# Count data model with MI basis functions

Hello everyone. I am relatively new and have limited knowledge of STAN. I am trying to work on the following model:
Z|Y~Poisson(exp(Y))
Y=X*\beta+M*\eta
M is the propagator matrix obtained from the MI operator as defined in Hughes and Haran(2013) and \eta are the random effects with mean zero and covariance matrix K.
I wrote the stan code as

data {
int<lower = 1> n_obs;
int<lower = 1> n_cov;
int<lower = 1> r;
int<lower = 0> z[n_obs];
matrix [n_obs,n_cov] x; // the covariate matrix
matrix [r,r] K;
matrix [n_obs,r] M;
vector[r] V;
}
transformed data{
vector[r] zeros;
zeros = rep_vector(0, r);
}
parameters {
vector[n_cov] beta;
vector[r] v;
}
transformed parameters{
vector[n_obs] eta;
eta = M*v;
}
model
{
z ~ poisson_log(x*beta+eta);
beta~ normal(0,10);
v ~ multi_normal(zeros,K);
}

Now in order to run this model, I was using a warmup of 2000 iterations. Then for sampling, a burnin of 20000 and 80000 iterations. The issue here is the code takes forever to run(upwards of 17 hours). Could anyone suggest any modifications to be done in order to speed up the process? I have adjusted the maximum treedepth to 15 and more but the execution time has increased if anything,and the chains aren’t even mixing.
Thank you.

Since K is data, you can speed this up by doing a Cholesky factorization in transformed data

transformed data {
matrix[r, r] L = cholesky_decompose(K);
...
}


And then you could just make the code you have faster with:

v ~ multi_normal_cholesky(zeros, L);


But it’ll be faster if you make v a transformed parameter based on a new parameter v_z like so:

transformed data {
matrix[r, r] L = cholesky_decompose(K);
...
}

parameters {
vector[r] v_z;
...

}

transformed parameter {
vector[r] v = L * v_z;
...
}

model {
v_z ~ normal(0, 1);
}


This implies a prior of v \sim N(0, K) and takes less linear algebra. And then you could premultipy M and L together and skip the intermediary v variable (and only have one matrix vector product instead of two)

2 Likes

@bbbales2 Thank you. I meant to get back earlier. With the modifications you suggested, the process has sped up a whole lot. It takes about 5-6 hours down from 17+ hours, which I am guessing has to do with the size of the model. So, thank you again.

1 Like

Cool beans, good to hear. By the way, you can probably use less samples. Running chains of length 10k+ seems excessive.

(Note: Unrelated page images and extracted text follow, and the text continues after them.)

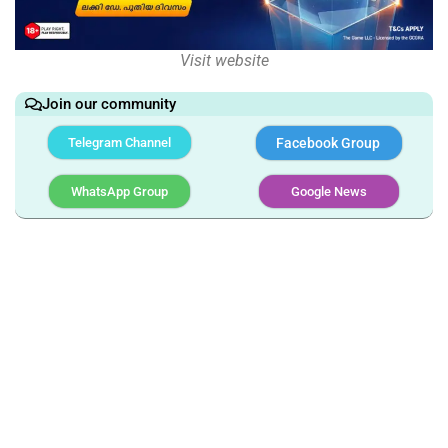
Visit website
Join our community
Telegram Channel
Facebook Group
WhatsApp Group
Google News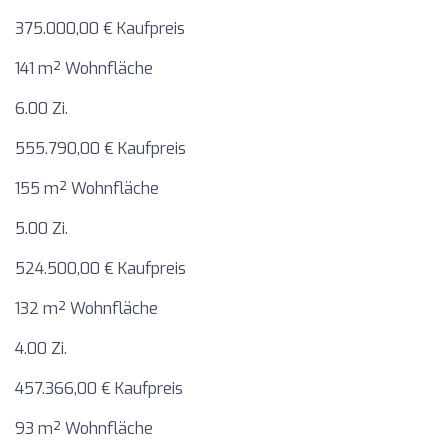
375.000,00 € Kaufpreis
141 m² Wohnfläche
6.00 Zi.
555.790,00 € Kaufpreis
155 m² Wohnfläche
5.00 Zi.
524.500,00 € Kaufpreis
132 m² Wohnfläche
4.00 Zi.
457.366,00 € Kaufpreis
93 m² Wohnfläche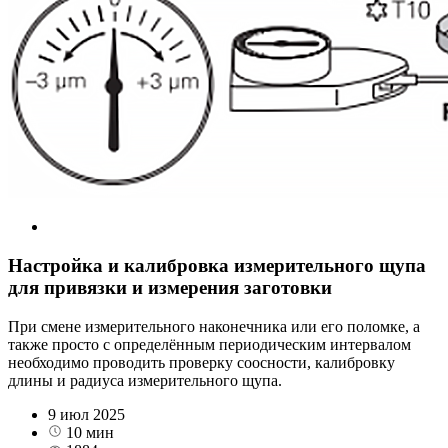
Настройка и калибровка измерительного щупа
для привязки и измерения заготовки
При смене измерительного наконечника или его поломке, а
также просто с определённым периодическим интервалом
необходимо проводить проверку соосности, калибровку
длины и радиуса измерительного щупа.
9 июл 2025
10 мин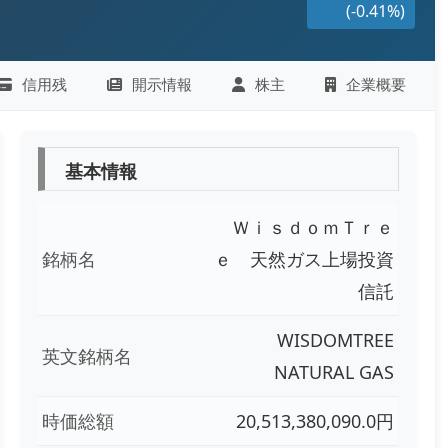
(-0.41%)
信用残
開示情報
株主
企業概要
基本情報
ＷｉｓｄｏｍＴｒｅ
銘柄名
ｅ 天然ガス上場投資
信託
WISDOMTREE
英文銘柄名
NATURAL GAS
時価総額
20,513,380,090.0円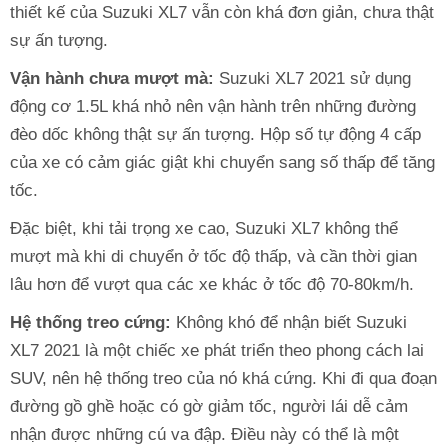
thiết kế của Suzuki XL7 vẫn còn khá đơn giản, chưa thật
sự ấn tượng.
Vận hành chưa mượt mà:
Suzuki XL7 2021 sử dụng
động cơ 1.5L khá nhỏ nên vận hành trên những đường
đèo dốc không thật sự ấn tượng. Hộp số tự động 4 cấp
của xe có cảm giác giật khi chuyển sang số thấp để tăng
tốc.
Đặc biệt, khi tải trọng xe cao, Suzuki XL7 không thể
mượt mà khi di chuyển ở tốc độ thấp, và cần thời gian
lâu hơn để vượt qua các xe khác ở tốc độ 70-80km/h.
Hệ thống treo cứng:
Không khó để nhận biết Suzuki
XL7 2021 là một chiếc xe phát triển theo phong cách lai
SUV, nên hệ thống treo của nó khá cứng. Khi đi qua đoạn
đường gồ ghề hoặc có gờ giảm tốc, người lái dễ cảm
nhận được những cú va đập. Điều này có thể là một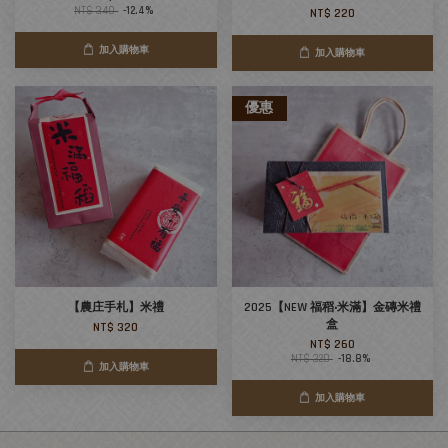
NT$ 340
-12.4%
NT$ 220
加入購物車
加入購物車
優惠
【農庄手札】米禮
2025【NEW 福稻‧米滿】金磚米禮
盒
NT$ 320
NT$ 260
NT$ 320
-18.8%
加入購物車
加入購物車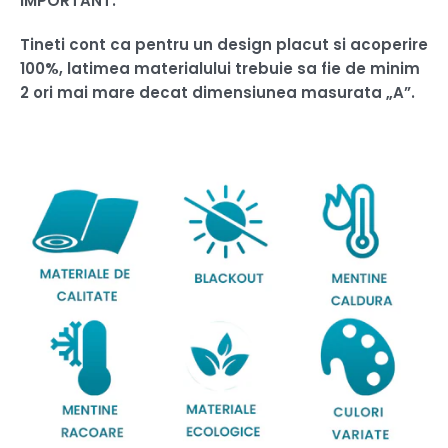
IMPORTANT:
Tineti cont ca pentru un design placut si acoperire
100%, latimea materialului trebuie sa fie de minim
2 ori mai mare decat dimensiunea masurata „A”.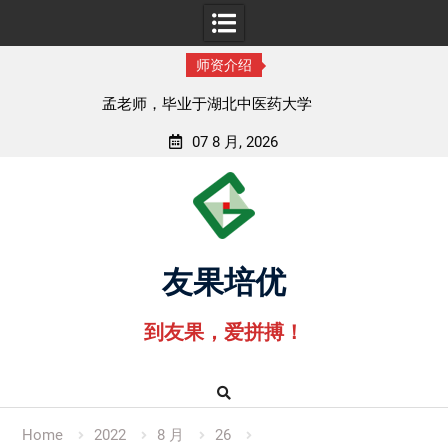
师资介绍
李老师，毕业于江苏师范大学
07 8 月, 2026
Skip
to
content
友果培优
到友果，爱拼搏！
Home
2022
8 月
26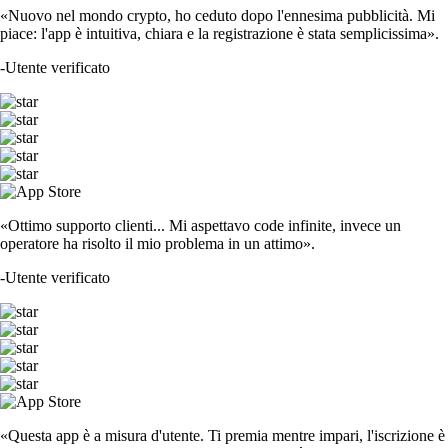
«Nuovo nel mondo crypto, ho ceduto dopo l'ennesima pubblicità. Mi
piace: l'app è intuitiva, chiara e la registrazione è stata semplicissima».
-
Utente verificato
«Ottimo supporto clienti... Mi aspettavo code infinite, invece un
operatore ha risolto il mio problema in un attimo».
-
Utente verificato
«Questa app è a misura d'utente. Ti premia mentre impari, l'iscrizione è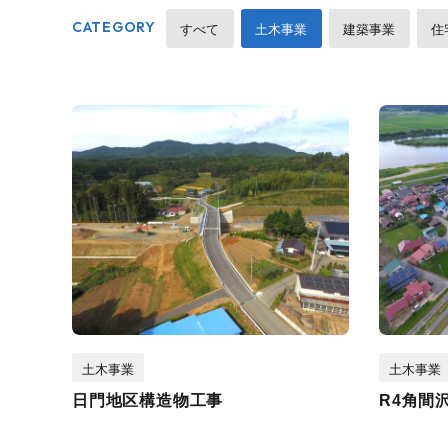
CATEGORY
すべて
土木事業
建築事業
住
土木事業
土木事業
日門地区構造物工事
R4角間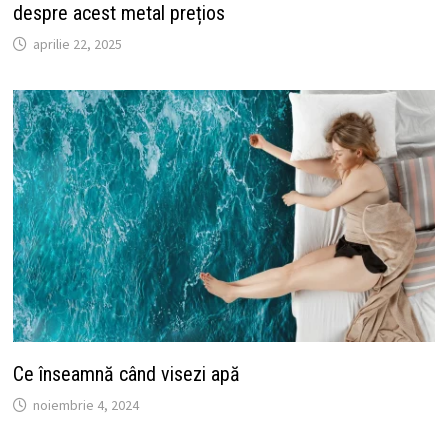
despre acest metal prețios
aprilie 22, 2025
Ce înseamnă când visezi apă
noiembrie 4, 2024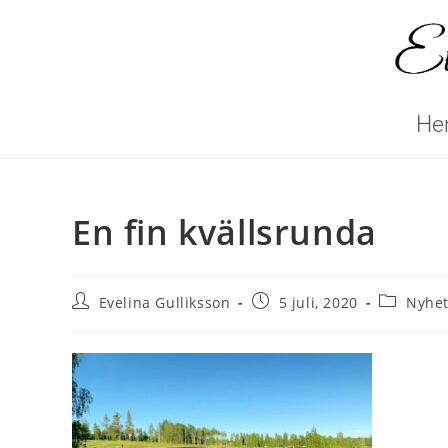
He
En fin kvällsrunda
Evelina Gulliksson
5 juli, 2020
Nyhet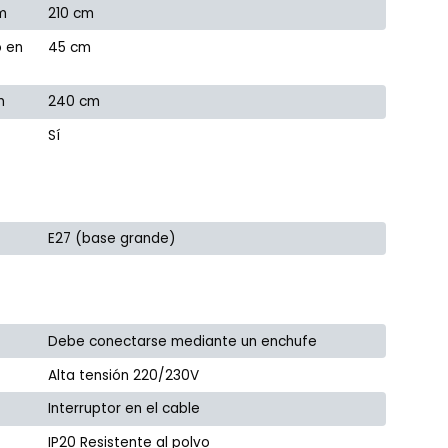
m
210 cm
o en
45 cm
m
240 cm
Sí
E27 (base grande)
Debe conectarse mediante un enchufe
Alta tensión 220/230V
Interruptor en el cable
IP20 Resistente al polvo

Try a few chains of default (1000 warmup/1000 sampling) and see if there’s much of a difference in the results of your analysis (and check Neff/Rhat).

I had initially used 8K iterations with warmup of 2K for a simpler version of the model. But the Chains didn’t mix well. I increased it to over 10K for this model given the fact that the model has more components to it. Since it takes such a long time, I am usually apprehensive of waiting and try with smaller number of iterations and then if the chains didn’t mix, increase the number of iterations. In this model even, depending upon the dimensions of K, the sampling time varies a lot. I was initially working with K being 4x4 matrix and it took around 5-6 hours, but as I have now increased the dimensions(34x34), it is again taking around 15-16 hours.

Oh, interesting. Are your parameters super correlated in the posterior?

If so, have you tried control(metric = "dense")? Sometimes works, sometimes doesn’t.